I have a wireless network at my house - Level One router with 2 computers surfing without having any problem.
I just got a new laptop from work but I can't make it surf any web page. It recognizes my network and gets an IP address which is very similar to the addresses of the other two computers in the network, but when I open IE it keeps saying: "internet explorer could not open the search page".
I tried pinging some websites and it seems ok (got reply). Any ideas?

IE on your work laptop is almost certainly configured to use a Proxy server for surfing the internet.

In Tools menu -> internet options.....

Sheesh download firefox on another pc, copy installer to a USB stick or copy acroos your network (that bits working) install it and forget IE.
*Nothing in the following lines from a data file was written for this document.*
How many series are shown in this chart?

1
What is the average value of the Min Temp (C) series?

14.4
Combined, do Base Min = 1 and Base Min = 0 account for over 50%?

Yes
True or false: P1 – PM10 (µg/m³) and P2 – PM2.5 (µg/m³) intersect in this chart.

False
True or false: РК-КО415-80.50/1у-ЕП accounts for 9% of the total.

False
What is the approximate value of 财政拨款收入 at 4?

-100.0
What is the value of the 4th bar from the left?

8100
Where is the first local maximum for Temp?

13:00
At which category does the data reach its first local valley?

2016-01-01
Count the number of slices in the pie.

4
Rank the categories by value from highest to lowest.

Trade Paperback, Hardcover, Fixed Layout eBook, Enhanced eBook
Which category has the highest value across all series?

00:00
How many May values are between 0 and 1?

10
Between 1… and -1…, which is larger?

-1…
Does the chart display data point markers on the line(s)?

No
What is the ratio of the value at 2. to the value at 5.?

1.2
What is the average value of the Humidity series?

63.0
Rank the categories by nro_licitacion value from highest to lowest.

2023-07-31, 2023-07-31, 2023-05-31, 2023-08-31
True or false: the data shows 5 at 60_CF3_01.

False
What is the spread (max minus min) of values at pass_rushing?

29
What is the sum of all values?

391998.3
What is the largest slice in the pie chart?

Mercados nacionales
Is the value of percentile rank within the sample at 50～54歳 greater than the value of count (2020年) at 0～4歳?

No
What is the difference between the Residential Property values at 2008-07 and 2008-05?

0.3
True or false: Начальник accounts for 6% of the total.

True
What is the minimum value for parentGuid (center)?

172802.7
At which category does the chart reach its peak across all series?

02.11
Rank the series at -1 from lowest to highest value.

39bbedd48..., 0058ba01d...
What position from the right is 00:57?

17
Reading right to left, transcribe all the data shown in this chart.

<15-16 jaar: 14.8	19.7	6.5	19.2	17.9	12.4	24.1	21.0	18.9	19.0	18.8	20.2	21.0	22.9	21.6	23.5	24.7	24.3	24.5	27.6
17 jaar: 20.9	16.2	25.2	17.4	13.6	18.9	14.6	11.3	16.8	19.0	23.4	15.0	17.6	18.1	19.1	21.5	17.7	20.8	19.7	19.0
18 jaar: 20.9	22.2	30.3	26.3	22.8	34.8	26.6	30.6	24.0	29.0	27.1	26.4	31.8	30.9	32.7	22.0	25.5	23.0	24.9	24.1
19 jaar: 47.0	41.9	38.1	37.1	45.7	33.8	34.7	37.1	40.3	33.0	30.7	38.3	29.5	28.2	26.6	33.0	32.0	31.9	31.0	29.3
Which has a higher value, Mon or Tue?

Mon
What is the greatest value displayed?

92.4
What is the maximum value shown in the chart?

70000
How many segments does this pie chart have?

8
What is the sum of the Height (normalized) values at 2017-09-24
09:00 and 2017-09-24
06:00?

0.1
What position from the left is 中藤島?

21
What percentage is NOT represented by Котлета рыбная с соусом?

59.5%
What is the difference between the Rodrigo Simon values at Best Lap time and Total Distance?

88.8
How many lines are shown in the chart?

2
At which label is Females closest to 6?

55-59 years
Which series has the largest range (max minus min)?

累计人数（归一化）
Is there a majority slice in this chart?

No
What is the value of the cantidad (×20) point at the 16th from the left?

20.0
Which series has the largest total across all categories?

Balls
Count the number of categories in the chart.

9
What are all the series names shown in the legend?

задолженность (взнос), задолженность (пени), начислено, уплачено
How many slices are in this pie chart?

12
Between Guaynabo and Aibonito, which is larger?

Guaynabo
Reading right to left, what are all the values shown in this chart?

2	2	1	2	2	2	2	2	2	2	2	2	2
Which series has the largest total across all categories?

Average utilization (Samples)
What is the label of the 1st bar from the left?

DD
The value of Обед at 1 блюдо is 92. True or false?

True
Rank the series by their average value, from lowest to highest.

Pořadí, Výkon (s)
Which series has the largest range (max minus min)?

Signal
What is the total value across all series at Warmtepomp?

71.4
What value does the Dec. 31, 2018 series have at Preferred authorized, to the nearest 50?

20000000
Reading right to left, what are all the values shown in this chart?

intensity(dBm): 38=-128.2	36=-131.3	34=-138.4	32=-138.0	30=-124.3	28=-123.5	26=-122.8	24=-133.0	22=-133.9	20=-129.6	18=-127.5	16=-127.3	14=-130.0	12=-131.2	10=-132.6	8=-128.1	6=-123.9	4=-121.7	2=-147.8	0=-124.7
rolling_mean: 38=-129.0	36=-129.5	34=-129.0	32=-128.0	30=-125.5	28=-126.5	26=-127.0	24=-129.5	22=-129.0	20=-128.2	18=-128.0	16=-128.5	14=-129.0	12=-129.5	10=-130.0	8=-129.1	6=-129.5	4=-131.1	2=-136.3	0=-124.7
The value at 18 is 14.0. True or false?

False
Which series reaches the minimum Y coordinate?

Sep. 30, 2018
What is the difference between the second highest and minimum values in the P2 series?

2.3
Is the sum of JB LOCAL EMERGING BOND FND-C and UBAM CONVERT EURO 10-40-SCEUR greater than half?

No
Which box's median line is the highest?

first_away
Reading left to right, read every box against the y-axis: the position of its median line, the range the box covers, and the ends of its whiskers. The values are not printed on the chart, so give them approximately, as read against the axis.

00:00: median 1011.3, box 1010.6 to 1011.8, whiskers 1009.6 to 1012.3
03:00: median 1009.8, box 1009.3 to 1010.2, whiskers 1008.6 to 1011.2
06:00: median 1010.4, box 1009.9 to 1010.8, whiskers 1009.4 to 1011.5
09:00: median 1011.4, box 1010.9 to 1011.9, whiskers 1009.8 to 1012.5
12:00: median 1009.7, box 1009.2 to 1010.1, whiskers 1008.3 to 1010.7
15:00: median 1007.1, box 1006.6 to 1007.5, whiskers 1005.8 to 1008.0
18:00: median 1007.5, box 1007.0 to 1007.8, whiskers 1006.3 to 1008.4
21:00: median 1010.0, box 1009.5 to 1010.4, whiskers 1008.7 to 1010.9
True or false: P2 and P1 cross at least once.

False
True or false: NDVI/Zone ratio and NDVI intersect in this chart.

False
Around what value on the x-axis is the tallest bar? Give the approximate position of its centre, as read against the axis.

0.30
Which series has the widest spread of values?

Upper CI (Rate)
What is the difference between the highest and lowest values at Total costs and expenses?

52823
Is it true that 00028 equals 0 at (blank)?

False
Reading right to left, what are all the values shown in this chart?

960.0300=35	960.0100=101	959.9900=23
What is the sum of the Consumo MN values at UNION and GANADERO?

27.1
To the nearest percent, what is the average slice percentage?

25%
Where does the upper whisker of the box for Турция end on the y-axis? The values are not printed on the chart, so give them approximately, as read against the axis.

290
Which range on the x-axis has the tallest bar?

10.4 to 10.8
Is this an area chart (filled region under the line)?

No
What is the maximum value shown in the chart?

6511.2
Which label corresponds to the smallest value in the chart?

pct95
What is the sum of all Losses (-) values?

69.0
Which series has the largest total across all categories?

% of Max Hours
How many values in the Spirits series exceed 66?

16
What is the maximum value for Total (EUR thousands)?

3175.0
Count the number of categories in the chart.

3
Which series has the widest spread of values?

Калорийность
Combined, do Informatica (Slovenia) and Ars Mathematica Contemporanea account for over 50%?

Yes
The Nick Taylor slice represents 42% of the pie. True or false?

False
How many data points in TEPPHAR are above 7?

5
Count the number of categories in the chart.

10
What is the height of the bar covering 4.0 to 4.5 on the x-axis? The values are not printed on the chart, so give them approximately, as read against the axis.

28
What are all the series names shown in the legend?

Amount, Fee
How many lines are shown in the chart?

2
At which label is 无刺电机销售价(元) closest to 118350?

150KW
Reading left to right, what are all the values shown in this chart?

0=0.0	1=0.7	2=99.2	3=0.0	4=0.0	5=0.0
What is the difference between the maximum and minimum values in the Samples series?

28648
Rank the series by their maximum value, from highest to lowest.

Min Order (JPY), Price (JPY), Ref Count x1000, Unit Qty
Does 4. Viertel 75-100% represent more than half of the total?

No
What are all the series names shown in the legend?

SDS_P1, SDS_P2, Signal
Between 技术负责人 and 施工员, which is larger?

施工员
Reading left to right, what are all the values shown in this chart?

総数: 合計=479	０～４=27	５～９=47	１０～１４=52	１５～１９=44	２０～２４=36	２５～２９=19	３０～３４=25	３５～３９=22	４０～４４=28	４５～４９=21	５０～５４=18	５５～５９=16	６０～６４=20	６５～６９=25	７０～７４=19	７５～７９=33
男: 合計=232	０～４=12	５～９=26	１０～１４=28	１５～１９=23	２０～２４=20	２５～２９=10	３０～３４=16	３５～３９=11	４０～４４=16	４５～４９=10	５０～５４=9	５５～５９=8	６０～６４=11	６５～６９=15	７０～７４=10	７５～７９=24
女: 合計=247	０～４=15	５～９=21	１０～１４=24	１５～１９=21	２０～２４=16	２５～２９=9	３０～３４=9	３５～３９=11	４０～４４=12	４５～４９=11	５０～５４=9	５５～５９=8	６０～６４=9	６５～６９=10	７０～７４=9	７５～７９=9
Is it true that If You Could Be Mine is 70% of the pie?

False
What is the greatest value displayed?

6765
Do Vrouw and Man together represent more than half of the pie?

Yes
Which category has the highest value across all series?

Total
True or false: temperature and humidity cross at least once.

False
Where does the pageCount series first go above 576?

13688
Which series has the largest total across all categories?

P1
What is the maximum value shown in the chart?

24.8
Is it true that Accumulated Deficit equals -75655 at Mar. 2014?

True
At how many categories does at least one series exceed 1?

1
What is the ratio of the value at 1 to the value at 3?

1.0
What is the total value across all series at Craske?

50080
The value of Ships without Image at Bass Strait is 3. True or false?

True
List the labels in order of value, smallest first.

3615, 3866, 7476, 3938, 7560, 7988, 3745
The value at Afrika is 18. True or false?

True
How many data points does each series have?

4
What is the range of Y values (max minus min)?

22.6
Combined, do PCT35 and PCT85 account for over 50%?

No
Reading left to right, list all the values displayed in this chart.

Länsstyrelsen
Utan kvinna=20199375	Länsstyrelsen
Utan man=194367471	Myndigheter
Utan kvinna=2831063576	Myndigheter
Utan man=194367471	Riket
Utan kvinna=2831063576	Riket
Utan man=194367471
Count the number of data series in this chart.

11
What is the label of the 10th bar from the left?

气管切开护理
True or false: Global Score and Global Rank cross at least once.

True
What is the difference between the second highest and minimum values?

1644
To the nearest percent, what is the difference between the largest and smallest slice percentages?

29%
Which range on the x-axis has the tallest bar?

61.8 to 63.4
But if you MUST stick with IE, carrying on form where I left off on the Connections tab, click the LAN Settings button. Uncheck the "Use a proxy server....blah"

Don't forget to put it back when you get back to work.

I found Firefox just deals with it at home and work for my laptop so I stuck with it and havn't looked back.

It seems like it solved the problem, but I couldn't understand exactly what you meant:
Should I use only FF? Should I use both IE and FF with the "use proxy server" checked in IE and unchecked in FF?

And another question - I can't read e-mails from work. And idea about how to config my mailbox (microsoft exchange) to receive e-mails from home?

10x

Should I use only FF

I found that suited me best and even though I had my works proxy server set in options, FF seemed to be able to fall back to direct connection when I was at home by itself, so I found that easier. Plus FF has so many more add-ins and stuff that make surfing a pleasure. There's even a FireFox extension that allows you to use IE renderig engine inside an FF tab, so you can still browse IE only sites using FF.

To read emails on your exchange server at work you need a VPN connection to your office. The exchange server will most likely be inside your works private network not on the internet. Unless your I.T. have published the web outlook front end. There could be many different set-ups I couldn't possibly guess how your company is set-up, sorry.